Я молча указал на подходивших к нам Васю Коробко и Павлова.
— Но ведь тебе дали тридцать человек.
— А-а-а, ты о тех. — понял, наконец я. — Те двадцать семь товарищей прикрывают дороги. А тут, на вокзале, мы втроем управились. Сделали кое-что. Видишь?
— Да кто же всех немцев побил?
— Новый вид оружия! — ответил подошедший в эту минуту Вася Коробко. — Знаете — такая партизанская артиллерия. Идея Артозеева, конструкция Павлова.
Голос Васи заглушил сильный взрыв: это, как мы потом узнали, подорвалась на нашей мине автодрезина начальника станции.
Одновременно мы увидели над городом зеленую ракету — знак отхода.
Семьи Станченко
Я познакомился с этой семьей до войны. Мне довелось поехать в канун Нового 1939 года в командировку. Тридцать первое декабря застало меня в Семеновском районе, в селе Блешня.
Признаться откровенно, было немного досадно, что этот праздничный день, когда бывает так хорошо среди друзей, придется провести вне дома. Ведь именно в тесном кругу приятно помечтать о будущем, пожелать нового счастья тем людям, о которых тебе известно, чего они сами ждут.
Итак, что говорить, — я был огорчен.

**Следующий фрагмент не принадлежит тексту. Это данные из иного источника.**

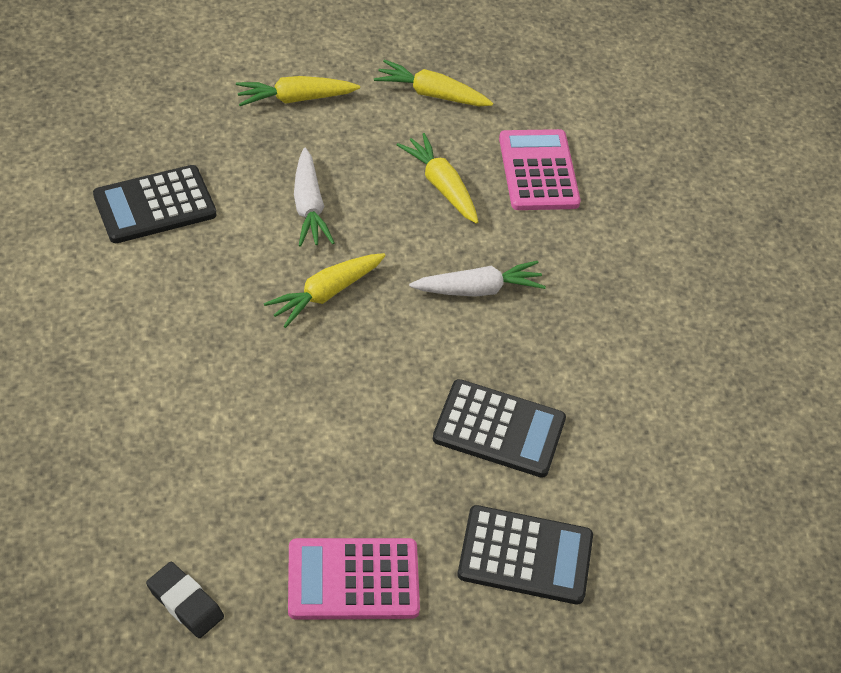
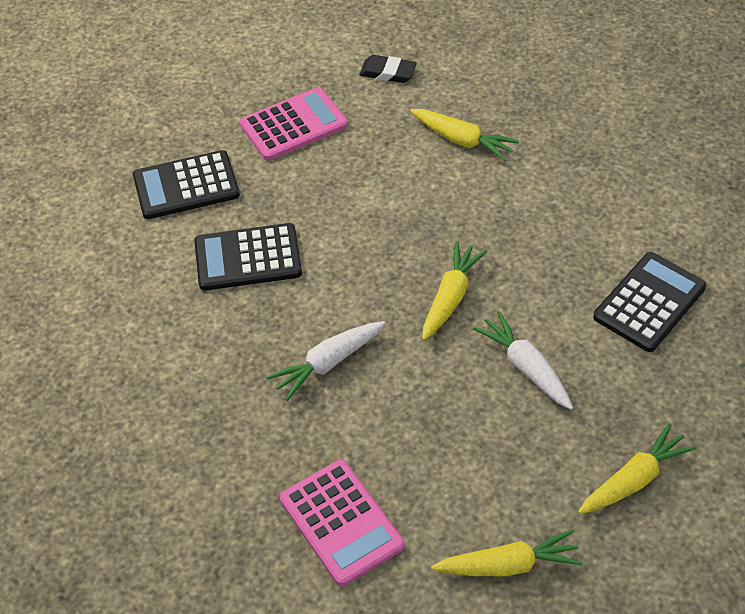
camera: 160 degrees right, 0 degrees up
yellow carrot [397,133,478,224] -> yellow carrot moved to [410,109,519,161]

Разумеется, я не собирался проводить новогоднюю ночь в одиночестве — ведь я находился не в чужом краю. Еще днем я получил немало приглашений от колхозников, но уже близился вечер, а я не знал, куда пойду. Одним словом, настроения не было.
Председатель сельсовета товарищ Алексейцев заметил, что я гляжу невесело, и пригласил меня идти вместе с ним, а мне было в общем все равно.